There are a number of limitations to our study. First, TCD reflecting CBFV changes in the MCA, can be directly proportional to changes in absolute CBF with the assumption that the diameter of insonated MCA remains constant despite small changes in CO2 and BP [86, 87]. Second, fTCD measurements limited to the MCA might not have the same sensitivity to cognitive stimulation as techniques with greater spatial resolution, such as PET or fMRI [21]. One interesting possibility would be to perform simultaneous measurements in the MCA and PCA as an attempt to improve sensitivity. Third, language task difficulty has been reported to have reduced sensitivity [88, 89], although Payne et al. (2015) showed differences in fTCD responses to the joint fast paced presentation of rhyme and line array judgement tasks [90]. It is possible that the level of difficulty used in our NW paradigms was insufficient to induce differential changes in CBFV responses in the MCA. In addition, the motivation level of participants to engage and perform the tasks to the best of their ability could have affected their CBFV responses, despite our encouragement prior to each test. The role of personal motivation, and how it could be individually assessed, is complex and warrants further investigation [91]. Fourth, the education level could be an important co-variate of cognitive performance. We have not taken this aspect into consideration, given the homogeneity of educational background in our sample, with all participants having had between 16 and 22 years of education.
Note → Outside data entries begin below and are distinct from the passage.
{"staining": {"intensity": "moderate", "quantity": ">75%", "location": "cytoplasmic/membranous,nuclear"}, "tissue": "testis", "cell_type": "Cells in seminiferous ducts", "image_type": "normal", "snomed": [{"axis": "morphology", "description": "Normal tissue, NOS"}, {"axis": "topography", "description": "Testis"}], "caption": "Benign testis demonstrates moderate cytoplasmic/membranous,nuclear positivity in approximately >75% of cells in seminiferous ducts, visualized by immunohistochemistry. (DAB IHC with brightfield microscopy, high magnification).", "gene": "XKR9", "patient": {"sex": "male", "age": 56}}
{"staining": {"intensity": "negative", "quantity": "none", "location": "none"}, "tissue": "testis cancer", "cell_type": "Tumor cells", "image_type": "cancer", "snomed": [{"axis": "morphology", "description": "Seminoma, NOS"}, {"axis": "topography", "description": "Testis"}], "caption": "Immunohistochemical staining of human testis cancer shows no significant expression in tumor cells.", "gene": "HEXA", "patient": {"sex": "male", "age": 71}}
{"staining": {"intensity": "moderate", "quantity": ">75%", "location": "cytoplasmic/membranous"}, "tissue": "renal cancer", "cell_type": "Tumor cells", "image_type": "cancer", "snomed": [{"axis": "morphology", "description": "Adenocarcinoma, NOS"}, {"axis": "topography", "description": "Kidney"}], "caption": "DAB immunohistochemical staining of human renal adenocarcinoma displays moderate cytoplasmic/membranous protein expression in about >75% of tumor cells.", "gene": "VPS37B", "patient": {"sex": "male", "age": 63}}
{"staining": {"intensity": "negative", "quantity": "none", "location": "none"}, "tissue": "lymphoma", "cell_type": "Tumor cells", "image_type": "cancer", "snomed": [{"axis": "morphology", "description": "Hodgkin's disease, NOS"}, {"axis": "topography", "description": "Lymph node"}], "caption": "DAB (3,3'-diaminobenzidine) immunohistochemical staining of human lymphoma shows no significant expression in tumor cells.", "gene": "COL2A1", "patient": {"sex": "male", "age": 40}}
A recent review has highlighted inconsistent findings in previous studies about the effect of ageing on cognitive function [5]. For this reason, further studies are needed to understand the influence of ageing in healthy older adults, and its interaction with the NVC response to tasks with varying complexities and durations. Finally, another limitation was the relatively small sample size (n = 16). However, previous sample size calculations showed that 14 participants could detect a difference of 2% in CBFV at 80% power with p = 0.05, for the case of the P-words task of 60s duration [26]. Although our sample size was approximately the same, it is possible that much larger numbers are needed to detect the subtle differences resulting from NW tasks of greater or lesser complexity in comparison with naming P-words.

Conclusions

We have demonstrated that complexity and duration of NW and SS paradigms provided similar patterns and amplitudes of CBFV responses, without the possibility of making a scalable metric for assessment of NVC in healthy subjects. Nevertheless, some significant changes were seen in comparison with SSREF for the effects of different task durations, indicating a complex interaction between NVC response and duration of stimulation. Further studies, on the sensitivity of the fTCD response to stimulation of varying complexity and duration, is needed by performing similar studies in the influence of ageing, patients with early signs of MCI, Alzheimer’s disease or other types of dementia, exploring alternative cognitive paradigms. Also, a more integrated approach as described previously [22, 24, 92] is needed to take into consideration the potential contribution of other determinants of CBFV, such as BP and EtCO2, to identify parameters of the NVC response that could be scalable, ideally in a linear fashion.

Acknowledgments

We would like to thank all the participants for their time and effort.